On February 14, 2001, the FRA issued Safety Advisory 2001-1 to establish recommended minimal guidelines for the operation of remote control locomotives. This advisory is neither mandatory nor a regulation. However, FRA regulations permit train crewmembers to replace a knuckle or air hose on a train en route. A train crewmember of an RCO is allowed to do the same when in the yard. In neither case is blue flag protection required because they are actual members of the train crew. Safe operating practices dictate that train crewmembers know the whereabouts of every other crew member at all times. Thus, blue flag protection is necessary only for those who are temporarily attached to the crew, such as utility employees.
The RCO was using the Cattron OCU shown in figure 2. Cattron tested the recovered unit onsite and again later at the Cattron facilities in Sharon, Pennsylvania. No operational anomalies were found. Onsite testing showed no differences between the simulated recorded operations of the unit from the event recorder when compared with the use of another OCU.

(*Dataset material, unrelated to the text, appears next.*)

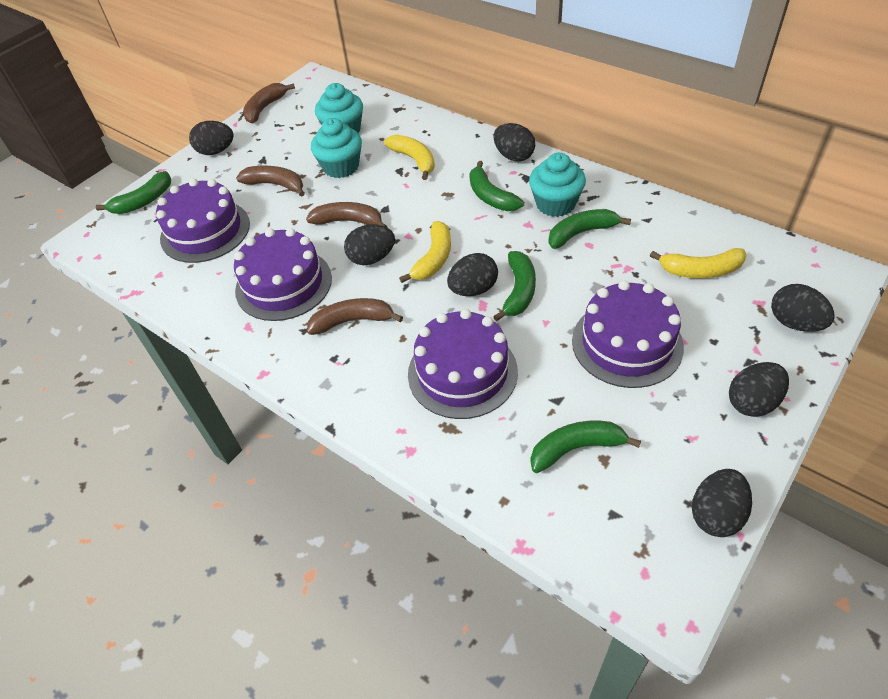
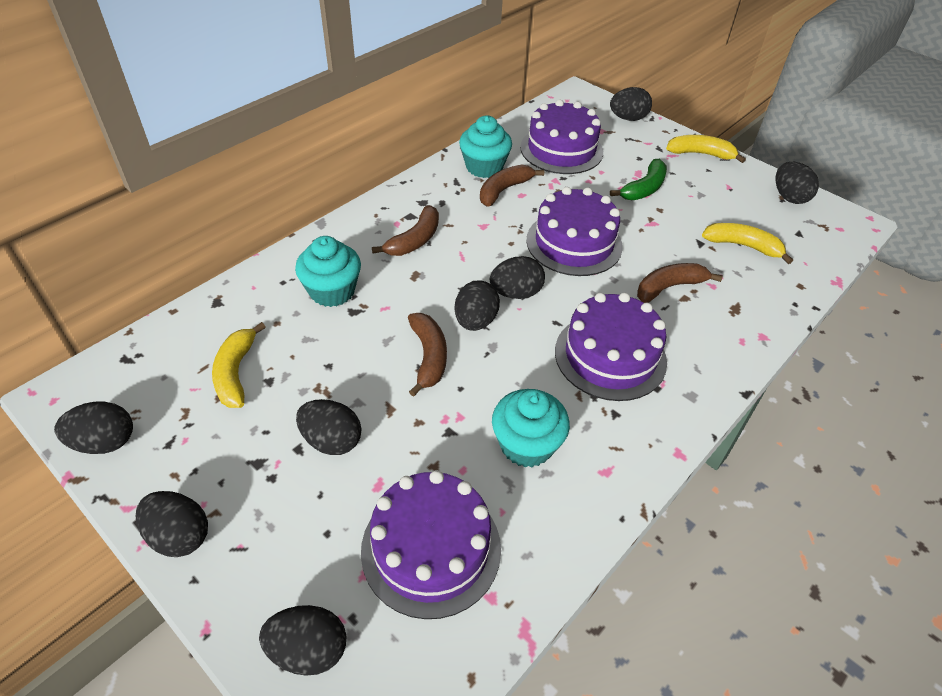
black egg: 7 -> 8
green banana: 5 -> 1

Figure 2. Cattron operating control unit.
The testing determined that the operation of the OCU was consistent with FRA Safety Advisory 2001-01 and that no inadvertent operation of the locomotive could be initiated from the OCU.
The National Transportation Safety Board determines that the probable cause of the CSX Transportation remote control operator being struck and killed on May 10, 2009, in Selkirk Yard in Selkirk, New York, was the operator's loss of situational awareness when he stepped between moving equipment while attempting to couple the equipment, in violation of CSX Safety Rule TS-15.